The transverse profiles of Fig. 18 show that the maximum depths of the finish-end depressions in the AMMT sample were very similar, but very different in the CBM sample. The wider laser beam used for the AMMT tracks appears to be responsible for this observation; but since the transverse profiles were taken at the location of the maximum depth of the finish-end depression, their position with respect to the center of the laser at shut-off may vary considerably. For example, Fig. 17 shows the location of the maximum depth is much closer to the tip of the finish end for the AMMT Case C track than it is for the other two AMMT tracks. Also, that the CBM Case A track was profiled the furthest from the finish-end tip. Therefore, it is concluded that additional detailed analysis of the finish ends would be required to support any modeling effort addressing the morphology of these features.

Summary and Conclusions

The objective of this study was to create autogenous laser melt pool tracks in IN625 samples using two different types of LPBF machines with similar laser power and speed settings; and then, to thoroughly quantify the morphology of the tracks created in such a manner that the data can be used for the development and benchmarking of models, and simulations, of the LBPF process. This has been accomplished. This study found that the morphology created by steady-state melt pool propagation tends to vary stochastically about a mean position or shape.
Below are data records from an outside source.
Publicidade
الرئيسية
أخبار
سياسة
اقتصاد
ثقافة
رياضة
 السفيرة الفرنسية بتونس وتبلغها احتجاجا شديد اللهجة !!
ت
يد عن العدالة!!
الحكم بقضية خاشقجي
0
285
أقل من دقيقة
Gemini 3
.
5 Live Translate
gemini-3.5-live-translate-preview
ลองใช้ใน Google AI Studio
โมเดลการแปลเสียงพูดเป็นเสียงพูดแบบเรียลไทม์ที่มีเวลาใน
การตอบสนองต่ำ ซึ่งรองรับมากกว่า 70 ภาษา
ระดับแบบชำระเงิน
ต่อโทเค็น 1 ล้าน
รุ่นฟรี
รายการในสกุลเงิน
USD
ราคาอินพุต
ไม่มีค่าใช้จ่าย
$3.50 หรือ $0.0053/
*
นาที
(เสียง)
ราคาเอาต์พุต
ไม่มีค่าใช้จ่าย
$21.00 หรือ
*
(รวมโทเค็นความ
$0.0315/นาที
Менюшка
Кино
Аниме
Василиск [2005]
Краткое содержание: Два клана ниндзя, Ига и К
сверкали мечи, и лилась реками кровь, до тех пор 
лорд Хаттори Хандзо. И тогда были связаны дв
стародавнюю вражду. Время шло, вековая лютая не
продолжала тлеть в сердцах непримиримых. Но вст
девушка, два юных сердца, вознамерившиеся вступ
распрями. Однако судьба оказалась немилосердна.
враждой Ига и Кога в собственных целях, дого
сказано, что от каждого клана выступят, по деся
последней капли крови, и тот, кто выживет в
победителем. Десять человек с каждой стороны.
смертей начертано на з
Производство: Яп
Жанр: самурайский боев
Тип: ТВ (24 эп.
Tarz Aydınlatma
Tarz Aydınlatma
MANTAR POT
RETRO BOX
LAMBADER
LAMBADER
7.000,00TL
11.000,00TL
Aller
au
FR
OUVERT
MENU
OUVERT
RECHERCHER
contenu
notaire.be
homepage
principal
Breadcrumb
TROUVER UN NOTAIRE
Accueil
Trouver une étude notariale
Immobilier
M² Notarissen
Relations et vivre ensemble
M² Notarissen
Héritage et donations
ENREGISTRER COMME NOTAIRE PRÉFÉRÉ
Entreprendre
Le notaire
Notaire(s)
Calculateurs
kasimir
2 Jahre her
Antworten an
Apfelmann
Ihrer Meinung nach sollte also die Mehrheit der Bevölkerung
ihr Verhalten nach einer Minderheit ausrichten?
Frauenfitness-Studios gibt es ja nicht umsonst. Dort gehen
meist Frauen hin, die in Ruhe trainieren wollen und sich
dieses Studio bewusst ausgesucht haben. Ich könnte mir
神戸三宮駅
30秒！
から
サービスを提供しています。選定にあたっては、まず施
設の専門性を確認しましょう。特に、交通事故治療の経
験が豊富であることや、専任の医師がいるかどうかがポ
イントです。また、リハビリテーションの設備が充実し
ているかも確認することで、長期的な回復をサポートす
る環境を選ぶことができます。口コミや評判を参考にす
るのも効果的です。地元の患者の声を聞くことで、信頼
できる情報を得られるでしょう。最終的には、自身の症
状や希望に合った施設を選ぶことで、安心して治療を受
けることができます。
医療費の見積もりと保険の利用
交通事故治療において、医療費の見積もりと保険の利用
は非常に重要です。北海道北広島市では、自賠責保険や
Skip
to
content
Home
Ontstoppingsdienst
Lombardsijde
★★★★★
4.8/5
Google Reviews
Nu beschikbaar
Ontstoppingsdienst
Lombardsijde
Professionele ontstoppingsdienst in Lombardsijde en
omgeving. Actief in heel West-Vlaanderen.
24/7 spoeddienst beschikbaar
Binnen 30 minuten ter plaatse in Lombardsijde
When a characteristic of this shape was quantified, it was found that it could be represented by a normal distribution with distribution parameters that depend on the build conditions used to create the tracks (e.g., Fig. 7 and Table 5). The start and finish ends of the tracks were indicative of the laser-alloy interactions, but at this time it is unclear how much back-filling, flow, and solidification has altered their appearance, and how to best interpret these features. In addition to providing benchmark data for modeling of melt pool behavior, the examination of single autogenous laser tracks, and overlapping autogenous tracks, could be a relatively simple, rapid, and inexpensive means of evaluating the amenability of an alloy to the high thermal gradients, solidification rates, and stresses inherent in additive manufacturing.